In wildtype heart tubes loaded with the Ca indicator fura-2 (upper panels), 0.03 μM ouabain moderately increased Ca transients whereas 0.1 μM ouabain caused Ca overload. However in NCX^−/− heart tubes (lower panels) ouabain at either concentration had no effect, demonstrating that NCX is required for the effect of ouabain on Ca transients (modified from Reuter et al., Circ Res. 90, 305–308, 2002 and used with permission).

Figure 2. Reduced Excitation-Contraction Coupling Gain in NCX Homozygous Overexpressing Mice

Representative Ca currents (I_m) from wildtype (WT) and NCX homozygous overexpressing mice (HOM) are shown in A. Although the HOM Ca current is larger in the WT (summarized in C), the corresponding Ca transient (Δ[Ca²⁺]_i) measured with fura-2 (B) is smaller. The decreased Ca transient (summarized in D) in response to the increased current indicates a reduction in gain (E). (This figure was modified from Reuter et al., J Physiol. 554, 779–789, 2004, and used with permission [43]).

Figure 3. Effects of I_Na inactivation on Ca transients in WT and conditional NCX KO myocytes

Ca transients from a patch clamped wildtype (WT) ventricular myocyte before (A) and after (B) inactivating I_Na using a ramp prepulse. Note the decreased Ca transient after applying the inactivating prepulse (B). In contrast, the ramp prepulse has no effect in KO (C, D). Command voltage waveforms are shown in E (no prepulse) and F (prepulse). (Figure modified from Larbig et al. J Physiol. 588, 3267–3276 with permission [66]).

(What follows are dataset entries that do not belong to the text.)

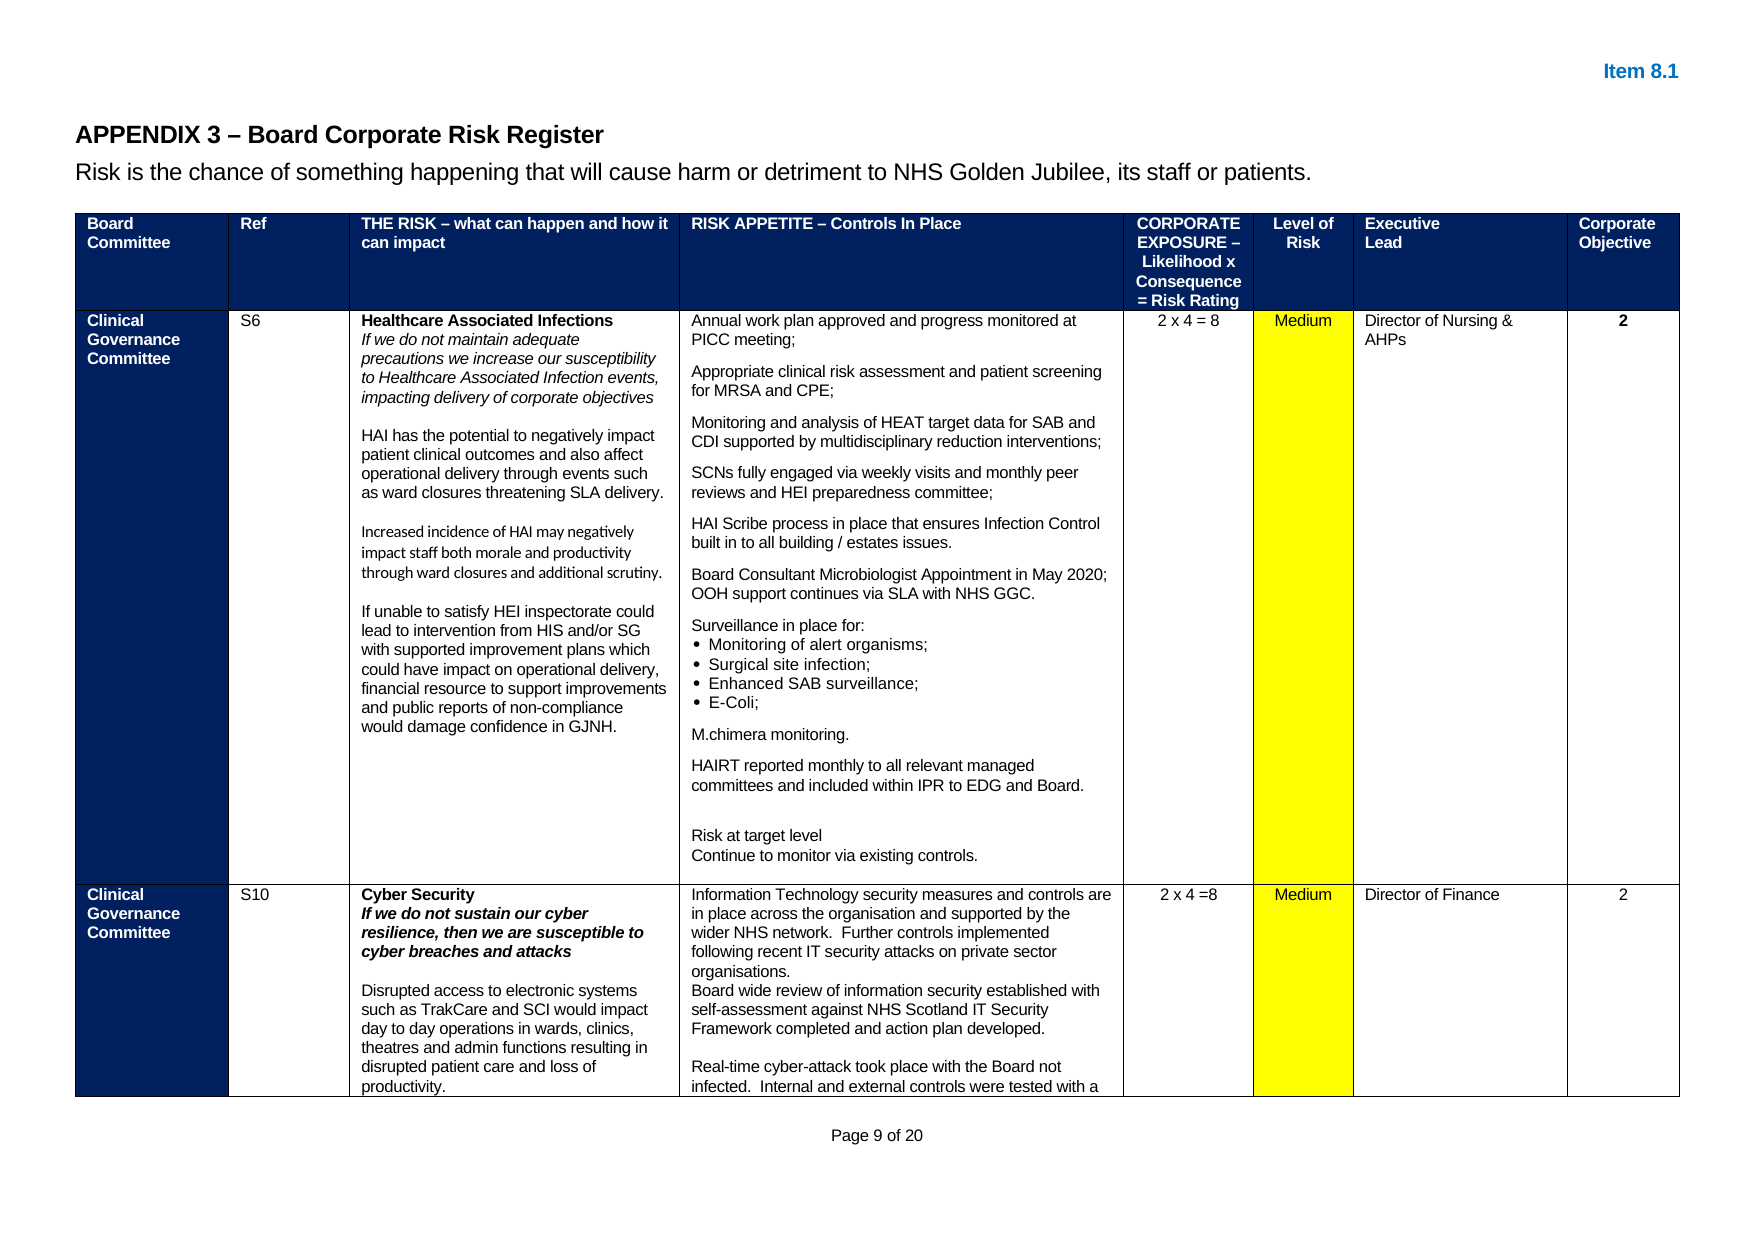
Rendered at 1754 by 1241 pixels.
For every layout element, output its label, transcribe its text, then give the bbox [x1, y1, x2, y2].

table_cell S6 [229, 311, 349, 884]
table_header Executive Lead [1354, 214, 1567, 310]
table_cell Director of Nursing & AHPs [1354, 311, 1567, 884]
text APPENDIX 3 – Board Corporate Risk Register [75, 121, 1679, 149]
table_header Board Committee [76, 214, 228, 310]
table_header CORPORATE EXPOSURE – Likelihood x Consequence = Risk Rating [1124, 214, 1253, 310]
table_cell Clinical Governance Committee [76, 885, 228, 1096]
table_cell 2 x 4 = 8 [1124, 311, 1253, 884]
table_cell Information Technology security measures and controls are in place across the organisation and supported by the wider NHS network. Further controls implemented following recent IT security attacks on private sector organisations. Board wide review of information security established with self-assessment against NHS Scotland IT Security Framework completed and action plan developed. Real-time cyber-attack took place with the Board not infected. Internal and external controls were tested with a formal debrief highlighting some lessons learnt. These have been implemented. A Cyber Security maturity review was undertaken by PWC; Cyber essentials Accreditation achieved Oct 18 and maintained via annual review. Ongoing rigorous monitoring of controls and action plan via regular updates to Information Governance Group. Review of the cyber security arrangements to support Workplace for the Future and increased remote working to assure on ability to maintain position. Progression of action associated with the NIS Audit. Investment in workforce with specific post being put in place relative to cyber security to increase focus / review and implement rolling actions relative to this critical area. Investment across eHealth in capital and revenue to ensure robust and up to date infrastructure is in place across systems. Review of the cyber security arrangements to support Workplace for the Future and increased remote working to assure on ability to maintain position. Full review of staffing structure and resource requirements being undertaken by Digital Services Director. Guidance being drafted to be disseminated to staff regarding the use of these platforms and safer supported methods that are available. Providing end users with the appropriate tools to allow them to communicate via the approved methods. This will be monitored through the service managers and the specialties they are responsible for. Working with service managers and end users and providing training and knowledge on how they can access and utilise these supported apps in line with their specialties. [680, 885, 1123, 1096]
table_cell Cyber Security If we do not sustain our cyber resilience, then we are susceptible to cyber breaches and attacks Disrupted access to electronic systems such as TrakCare and SCI would impact day to day operations in wards, clinics, theatres and admin functions resulting in disrupted patient care and loss of productivity. Potential for financial impact should a breach occur. Potential for sanctions and, or litigation should a breach occur. A data security breach is likely to negatively impact Golden Jubilee reputation and damage brand perception among patients, the media and Scottish Government. The use of unsupported apps and personal email accounts within the organisation for information sharing purposes to support patient care. [350, 885, 679, 1096]
table_header RISK APPETITE – Controls In Place [680, 214, 1123, 310]
table_header Corporate Objective [1568, 214, 1679, 310]
table_cell 2 x 4 =8 [1124, 885, 1253, 1096]
table_cell Director of Finance [1354, 885, 1567, 1096]
table_cell 2 [1568, 311, 1679, 884]
table_header Level of Risk [1254, 214, 1353, 310]
table_cell Medium [1254, 885, 1353, 1096]
table_cell 2 [1568, 885, 1679, 1096]
table_cell Annual work plan approved and progress monitored at PICC meeting; Appropriate clinical risk assessment and patient screening for MRSA and CPE; Monitoring and analysis of HEAT target data for SAB and CDI supported by multidisciplinary reduction interventions; SCNs fully engaged via weekly visits and monthly peer reviews and HEI preparedness committee; HAI Scribe process in place that ensures Infection Control built in to all building / estates issues. Board Consultant Microbiologist Appointment in May 2020; OOH support continues via SLA with NHS GGC. Surveillance in place for: Monitoring of alert organisms; Surgical site infection; Enhanced SAB surveillance; E-Coli; M.chimera monitoring. HAIRT reported monthly to all relevant managed committees and included within IPR to EDG and Board. Risk at target level Continue to monitor via existing controls. [680, 311, 1123, 884]
table_cell Clinical Governance Committee [76, 311, 228, 884]
table_cell Healthcare Associated Infections If we do not maintain adequate precautions we increase our susceptibility to Healthcare Associated Infection events, impacting delivery of corporate objectives HAI has the potential to negatively impact patient clinical outcomes and also affect operational delivery through events such as ward closures threatening SLA delivery. Increased incidence of HAI may negatively impact staff both morale and productivity through ward closures and additional scrutiny. If unable to satisfy HEI inspectorate could lead to intervention from HIS and/or SG with supported improvement plans which could have impact on operational delivery, financial resource to support improvements and public reports of non-compliance would damage confidence in GJNH. [350, 311, 679, 884]
table_header Ref [229, 214, 349, 310]
table_cell Medium [1254, 311, 1353, 884]
table_header THE RISK – what can happen and how it can impact [350, 214, 679, 310]
table_cell S10 [229, 885, 349, 1096]
text Risk is the chance of something happening that will cause harm or detriment to NHS Golden Jubilee, its staff or patients. [75, 158, 1679, 185]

Figure 4. Effect of 100 nM TTX on Ca transient in isolated patch clamped rabbit myocytes

Representative Ca transients with and without 100 nM TTX present in the extracellular solution (A). The amplitude of the Ca transient decreased 12±2% (n=6) with TTX (summarized in B). *p<0.05. (modified from Torres et al. J Physiol. 588:4249–60. 2010 with permission [67]).